### Prompt 1
Answer these from the essay on insult comedy below:
(a) Which two sitcoms does the essay say your mom was right about?
(b) Who does the essay quote as saying "Sometimes the funniest thing you can say is the meanest"?
(c) According to its opening line, what are amateur insult comics in the press doing to working-class voters?
### Prompt 2
Carry on the essay on insult comedy below from its last sentence, keeping its argument and tone.

### Document section

*** Begin section ***

Amateur insult comics in the press are alienating working-class voters with condescension and snobbery.
The golden age of television and movies primed modern society for meanness.
It created a nation of Eric Formans; of Chandlers and Regina Georges.
Sit-coms gave America much more than just laugh tracks and canned snark; more than just a satirical incision of modern life. Your mom was right about “Married…With Children,” and “Roseanne.”
No; that was not how families were supposed to treat each other.
Watching fake families and “friends” insult one another for the enjoyment of a television audience, or simulated laugh track, was not a window into polite society so much as a basic handbook of “How Not to Make Friends or Influence Anyone.”
Those characters weren’t funny and lovable; they were rude.
In reality, if a good friend arrives at your gang’s local coffee shop/hang-out spot and asks if everyone likes their shirt, and you answer in front of everyone with a brutal one-liner insult, there will be no studio audience to appreciate your wit; only your friend and their hurt feelings.
Dave Chappelle is right about comedy, at least in the modern sense. Well, he would be.
“Sometimes the funniest thing you can say is the meanest,” the seminal comedian told audiences during one of his recent stand-up specials. “Remember: I don’t say it because it’s mean… I say it because it’s funny.”
Insulting people has become a kind-of comic short-hand in entertainment; the obvious joke.
As a result of this phenomenon, snark is everywhere in our society, pervading every corner, permeating every nook and cranny. Every cartoon baby and their dog is an insult comic these days, eviscerating friend, father and foe alike in an endless quest for that next round of laughter on cue.

*** End section ***

### Data shown
*** Begin section ***

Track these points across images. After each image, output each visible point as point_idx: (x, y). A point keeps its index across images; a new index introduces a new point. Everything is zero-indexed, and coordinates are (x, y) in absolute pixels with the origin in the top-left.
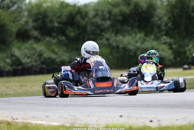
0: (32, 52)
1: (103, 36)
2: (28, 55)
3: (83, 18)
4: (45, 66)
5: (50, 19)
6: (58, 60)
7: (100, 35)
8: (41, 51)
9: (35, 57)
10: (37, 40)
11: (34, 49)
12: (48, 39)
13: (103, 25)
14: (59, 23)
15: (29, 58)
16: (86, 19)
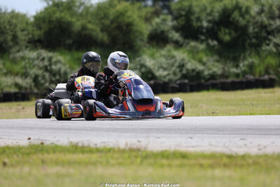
0: (171, 61)
1: (270, 40)
2: (164, 66)
3: (242, 16)
4: (186, 81)
5: (196, 15)
6: (206, 73)
7: (266, 39)
8: (183, 60)
9: (174, 69)
10: (178, 45)
11: (173, 57)
12: (193, 44)
13: (270, 25)
14: (209, 22)
15: (165, 69)
16: (247, 17)
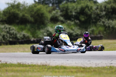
5: (70, 10)
6: (74, 34)
7: (99, 19)
10: (62, 22)
12: (69, 22)
13: (101, 14)
14: (76, 13)
16: (91, 11)
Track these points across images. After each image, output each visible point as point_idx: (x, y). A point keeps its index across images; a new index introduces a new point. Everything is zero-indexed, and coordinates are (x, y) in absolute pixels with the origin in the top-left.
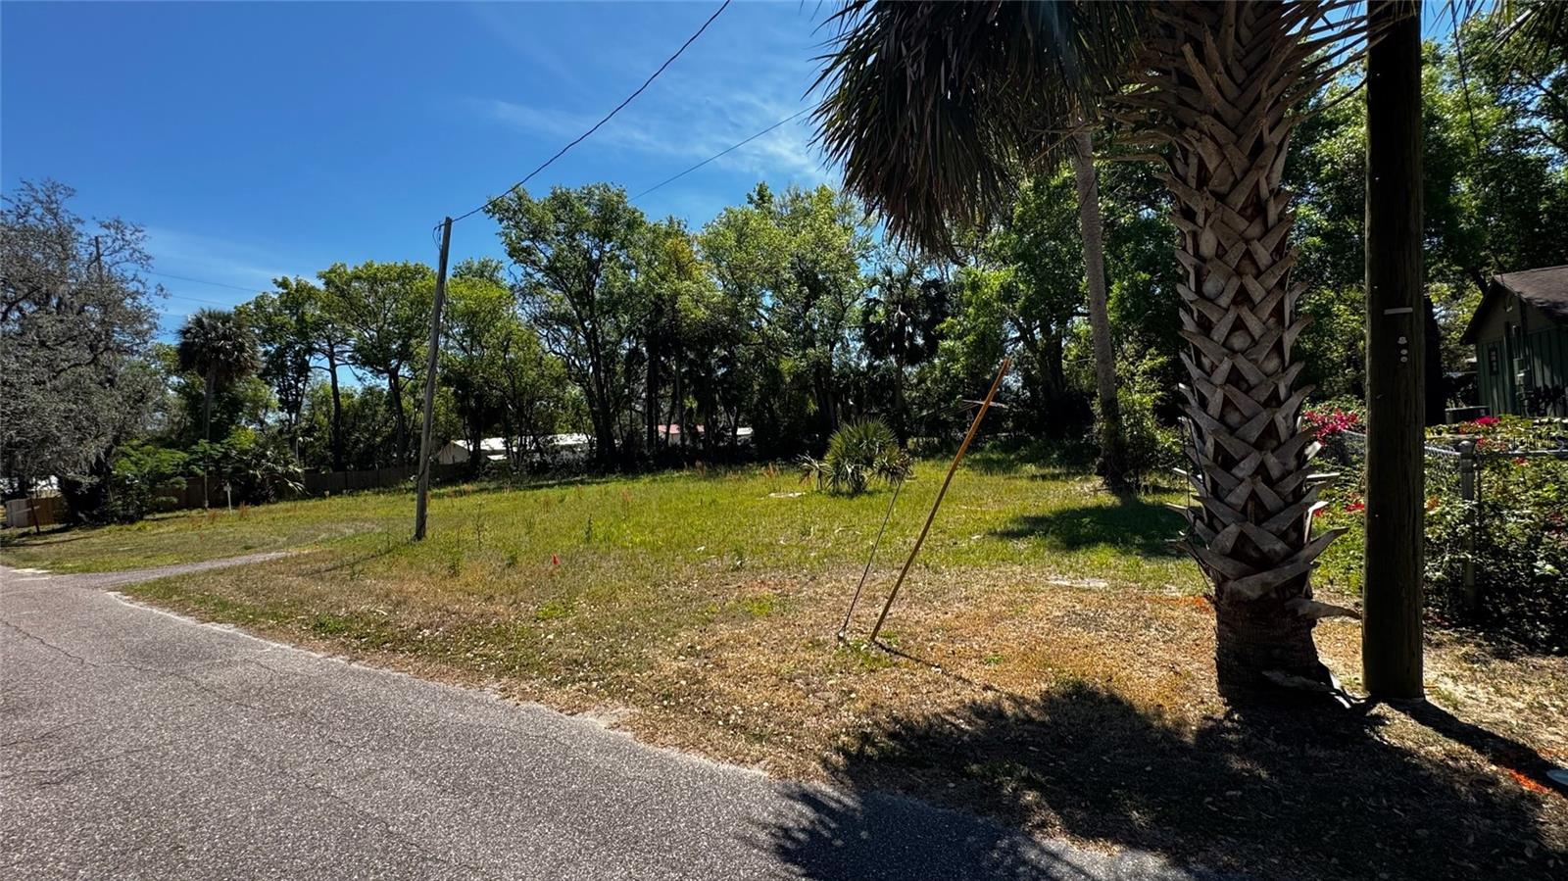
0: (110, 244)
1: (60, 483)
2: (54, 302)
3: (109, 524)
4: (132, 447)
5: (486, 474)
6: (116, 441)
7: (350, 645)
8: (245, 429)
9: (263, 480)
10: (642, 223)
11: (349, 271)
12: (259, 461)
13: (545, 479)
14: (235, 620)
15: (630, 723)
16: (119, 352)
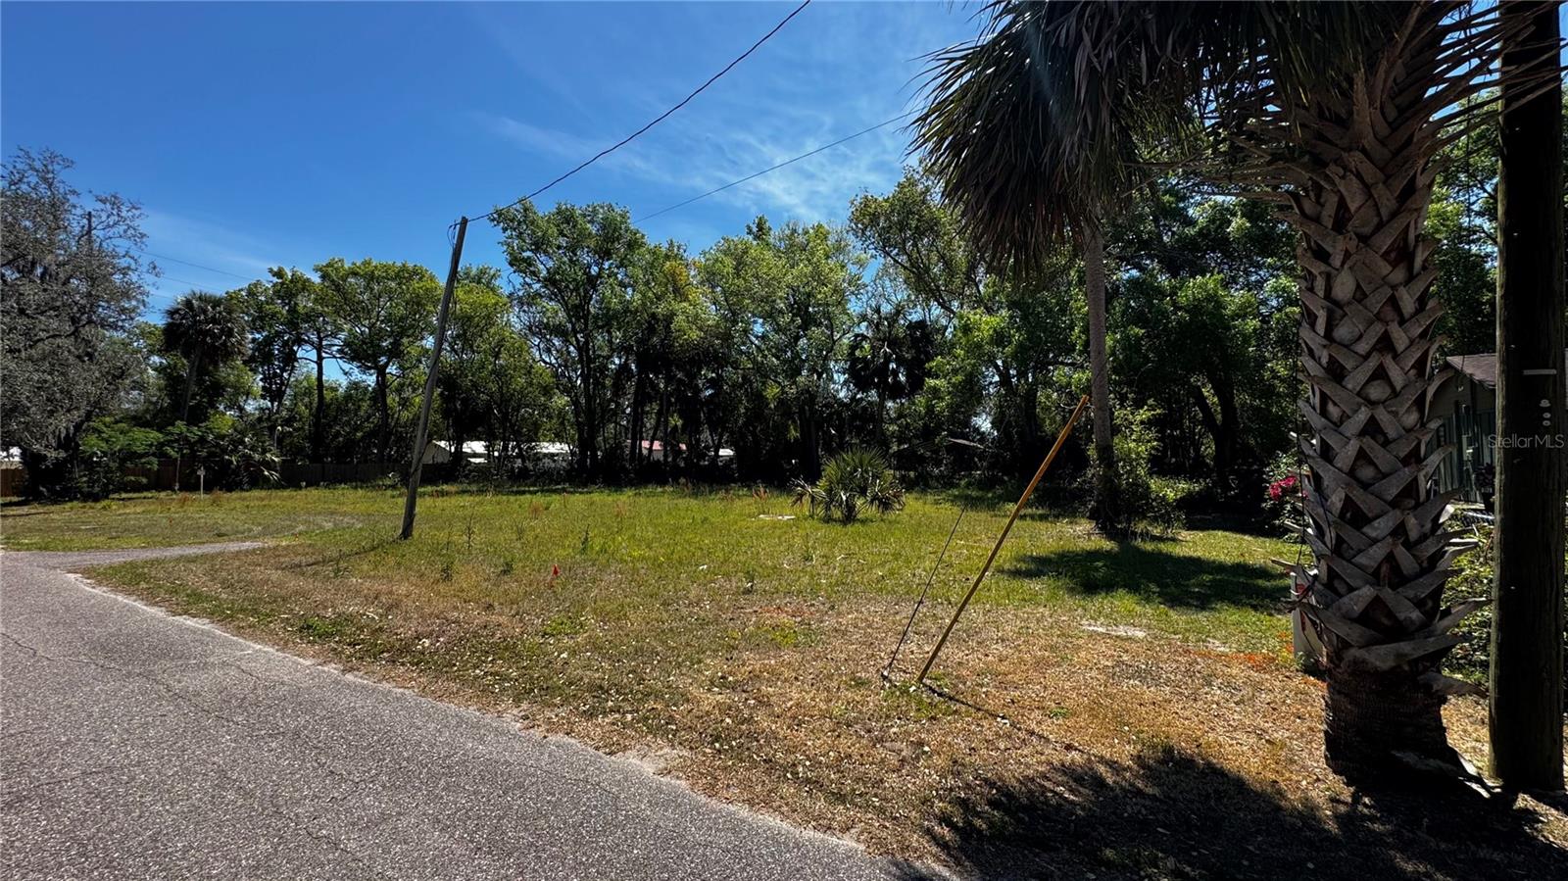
0: (104, 218)
1: (23, 455)
2: (39, 271)
3: (71, 500)
4: (104, 424)
5: (466, 477)
6: (89, 416)
7: (342, 652)
8: (224, 414)
9: (238, 466)
10: (642, 245)
11: (346, 267)
12: (236, 447)
13: (526, 485)
14: (211, 615)
15: (682, 769)
16: (103, 326)
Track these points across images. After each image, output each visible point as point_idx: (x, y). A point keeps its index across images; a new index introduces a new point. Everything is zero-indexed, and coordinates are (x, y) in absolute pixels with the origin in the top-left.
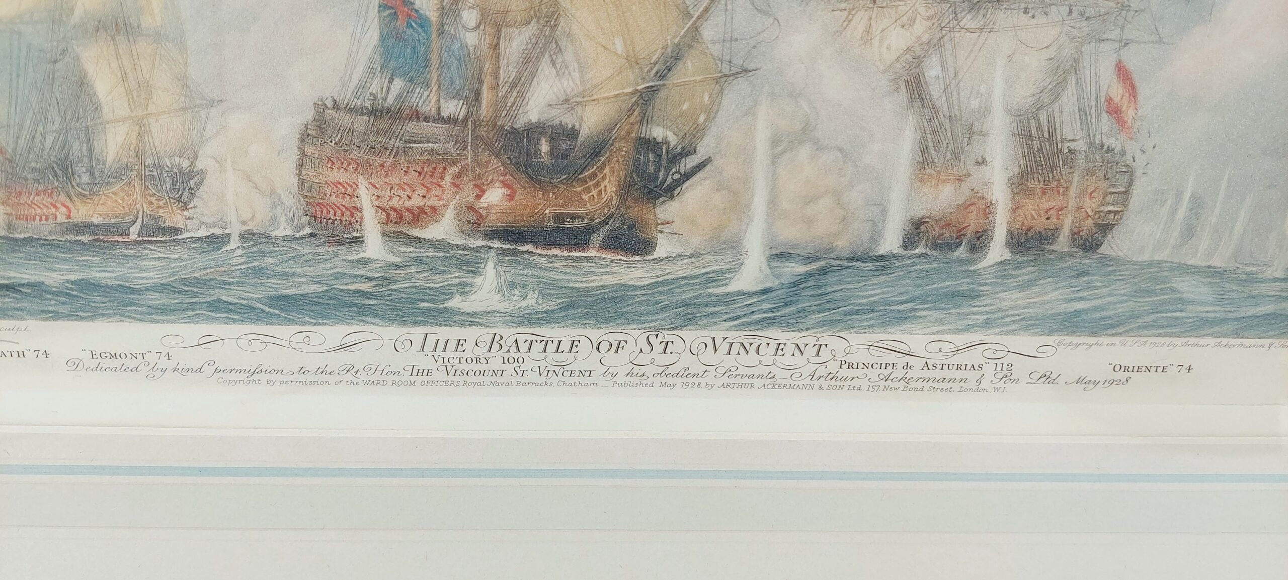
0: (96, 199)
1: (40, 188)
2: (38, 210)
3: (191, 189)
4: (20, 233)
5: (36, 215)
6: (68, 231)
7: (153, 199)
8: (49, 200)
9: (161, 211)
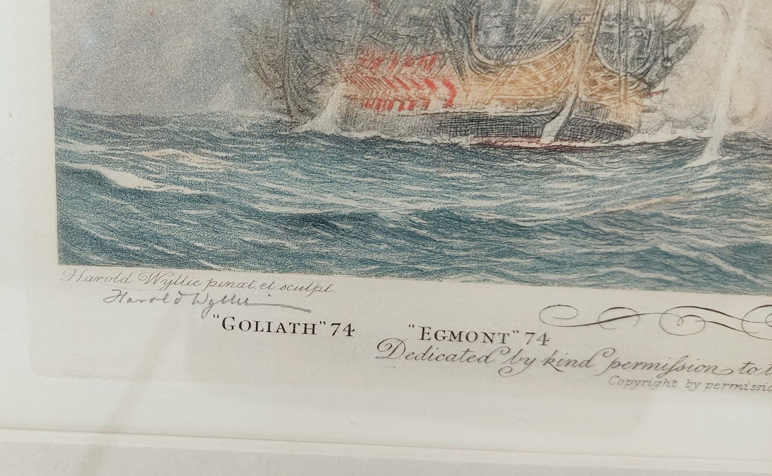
0: (503, 72)
1: (415, 53)
2: (402, 92)
3: (668, 59)
4: (361, 131)
5: (395, 100)
6: (441, 127)
7: (599, 76)
8: (425, 74)
9: (607, 96)
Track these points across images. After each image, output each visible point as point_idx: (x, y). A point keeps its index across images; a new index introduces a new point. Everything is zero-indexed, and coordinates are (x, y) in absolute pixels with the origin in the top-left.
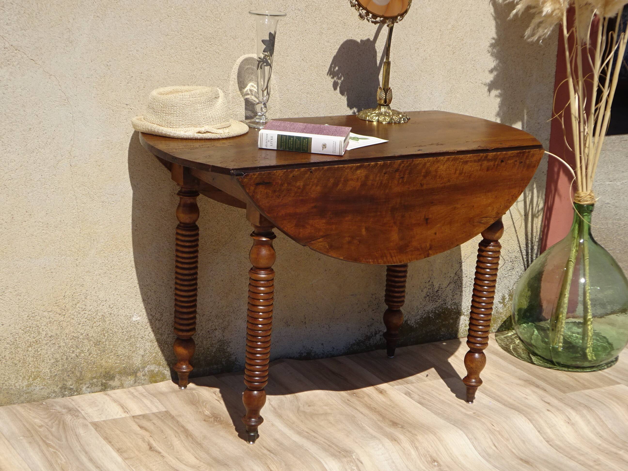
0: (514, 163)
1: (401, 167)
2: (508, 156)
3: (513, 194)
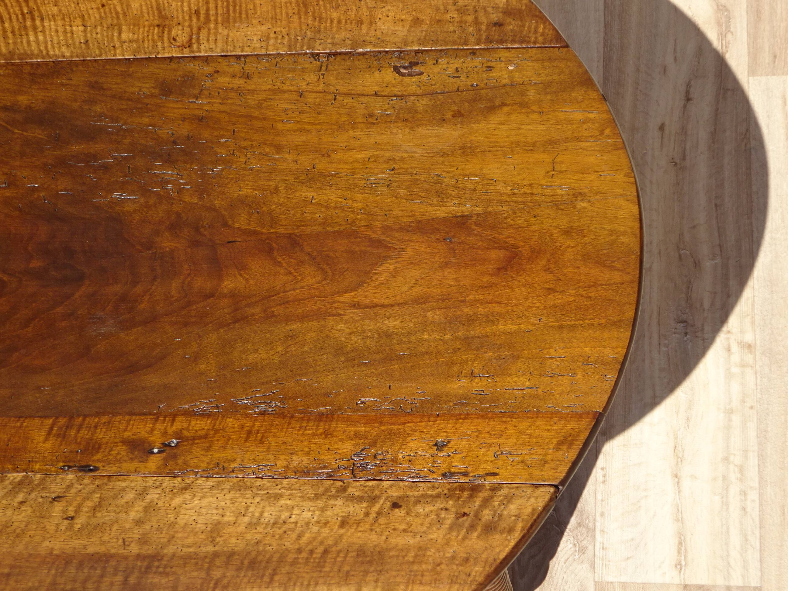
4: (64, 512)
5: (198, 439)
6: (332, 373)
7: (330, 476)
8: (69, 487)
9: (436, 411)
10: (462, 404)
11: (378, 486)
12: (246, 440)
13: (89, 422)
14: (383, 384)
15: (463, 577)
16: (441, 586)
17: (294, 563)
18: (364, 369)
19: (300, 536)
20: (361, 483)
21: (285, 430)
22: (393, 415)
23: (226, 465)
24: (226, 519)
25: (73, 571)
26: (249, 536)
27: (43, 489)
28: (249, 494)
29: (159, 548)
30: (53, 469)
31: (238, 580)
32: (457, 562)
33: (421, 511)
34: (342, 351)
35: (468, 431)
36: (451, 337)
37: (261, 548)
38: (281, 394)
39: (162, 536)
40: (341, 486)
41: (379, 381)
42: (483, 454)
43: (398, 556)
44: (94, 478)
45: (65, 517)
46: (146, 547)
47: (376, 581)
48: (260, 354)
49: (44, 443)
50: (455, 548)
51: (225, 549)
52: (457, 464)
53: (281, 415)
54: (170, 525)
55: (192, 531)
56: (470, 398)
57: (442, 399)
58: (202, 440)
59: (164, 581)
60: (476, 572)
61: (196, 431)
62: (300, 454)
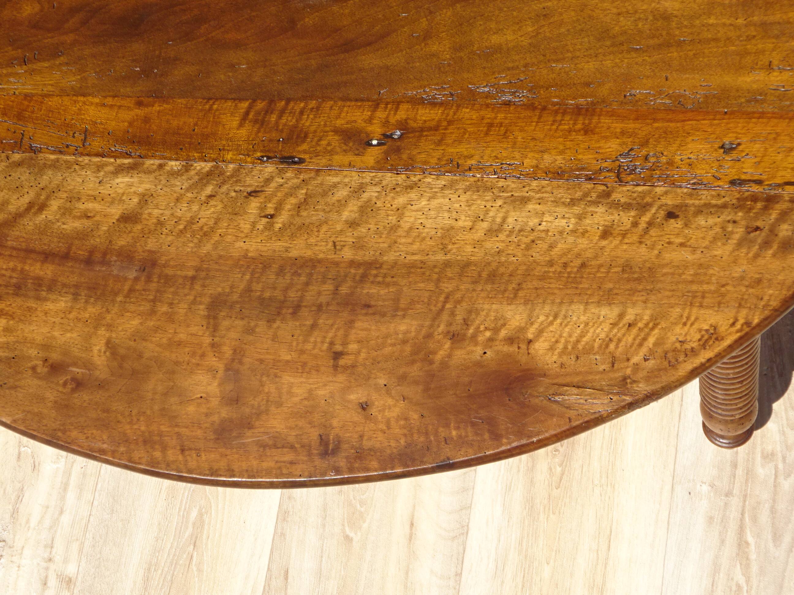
0: (723, 228)
1: (273, 185)
2: (697, 202)
3: (706, 327)
4: (262, 208)
5: (427, 131)
6: (594, 59)
7: (589, 179)
8: (268, 181)
9: (724, 107)
10: (756, 101)
11: (650, 192)
12: (487, 134)
13: (293, 107)
14: (658, 74)
15: (755, 301)
16: (726, 310)
17: (543, 278)
18: (635, 55)
19: (551, 247)
20: (629, 188)
21: (534, 124)
22: (668, 110)
23: (460, 162)
24: (461, 223)
25: (273, 277)
26: (488, 245)
27: (237, 182)
28: (489, 196)
29: (378, 254)
30: (249, 159)
31: (474, 294)
32: (747, 283)
33: (703, 223)
34: (608, 34)
35: (764, 132)
36: (745, 22)
37: (503, 259)
38: (531, 82)
39: (380, 240)
40: (604, 191)
41: (653, 71)
42: (782, 160)
43: (673, 274)
44: (300, 171)
45: (263, 214)
46: (361, 253)
47: (645, 302)
48: (505, 35)
49: (238, 129)
50: (744, 267)
51: (459, 258)
52: (750, 171)
53: (531, 107)
54: (392, 228)
55: (418, 236)
56: (766, 94)
57: (732, 94)
58: (432, 132)
59: (382, 292)
60: (771, 296)
61: (425, 121)
62: (554, 152)
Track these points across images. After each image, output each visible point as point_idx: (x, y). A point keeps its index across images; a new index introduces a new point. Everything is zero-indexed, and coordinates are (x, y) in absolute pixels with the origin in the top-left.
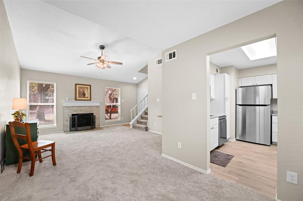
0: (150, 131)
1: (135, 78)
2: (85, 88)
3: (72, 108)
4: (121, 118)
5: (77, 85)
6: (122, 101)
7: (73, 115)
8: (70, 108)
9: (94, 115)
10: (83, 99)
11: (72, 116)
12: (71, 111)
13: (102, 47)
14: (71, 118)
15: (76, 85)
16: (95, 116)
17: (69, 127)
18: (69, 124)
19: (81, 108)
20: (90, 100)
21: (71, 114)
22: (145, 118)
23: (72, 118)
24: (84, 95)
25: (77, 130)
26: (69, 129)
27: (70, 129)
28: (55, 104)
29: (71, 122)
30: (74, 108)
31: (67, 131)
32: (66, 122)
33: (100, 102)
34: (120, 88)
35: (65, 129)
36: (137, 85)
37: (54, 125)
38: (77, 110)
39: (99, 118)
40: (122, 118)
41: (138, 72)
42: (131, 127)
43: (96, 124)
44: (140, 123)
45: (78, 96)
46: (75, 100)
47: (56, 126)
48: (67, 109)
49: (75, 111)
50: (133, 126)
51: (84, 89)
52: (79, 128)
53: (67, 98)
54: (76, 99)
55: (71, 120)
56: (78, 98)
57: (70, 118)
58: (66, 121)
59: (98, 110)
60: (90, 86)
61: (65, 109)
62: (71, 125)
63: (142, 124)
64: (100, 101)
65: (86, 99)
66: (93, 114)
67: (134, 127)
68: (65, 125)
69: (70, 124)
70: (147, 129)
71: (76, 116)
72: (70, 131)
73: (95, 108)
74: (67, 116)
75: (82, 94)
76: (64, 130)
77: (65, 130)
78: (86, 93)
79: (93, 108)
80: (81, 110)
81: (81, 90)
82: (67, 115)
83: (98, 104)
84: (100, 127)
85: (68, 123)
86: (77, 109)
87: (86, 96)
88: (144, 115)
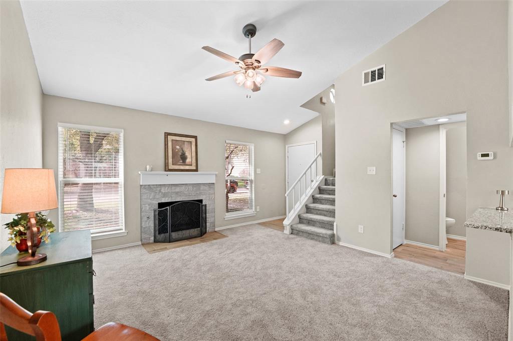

*** End section ***

### Expected answer 1
(a) "Married…With Children" and "Roseanne."
(b) Dave Chappelle, speaking during one of his recent stand-up specials.
(c) They are alienating working-class voters with condescension and snobbery.

### Expected answer 2
The news-media entertainment complex has not been immune.
Perez Hilton and Chrissy Teigan may have trolled themselves into obscurity, but dozens of others have risen to take their place. Hilton and Teigan aren’t so much outcasts as obsolete; there are a million Perez Hiltons now, a million Chrissy Teigans, all competing to see who can out-snark the rest of the Snap Pack.
In the age of social media and personal branding, it isn’t so much about closing a rude joke as it is provoking a big response, good or bad. The earliest insult comics, people like Andrew Dice Clay and Sam Kinison, understood this technique well.
They knew, as media personalities and editorialists now know, pushing too far is how you know how far to go.
Applying the insult-comic, sit-com schtick to current events and the news may have seemed like a good idea to media gatekeepers. After all, they have been trying to cash in on/compensate for Donald Trump, and the lack thereof, for the better part of five years now.
What they haven’t realized is how much this trend is contributing to the attrition of working-class voters from the Democratic Party.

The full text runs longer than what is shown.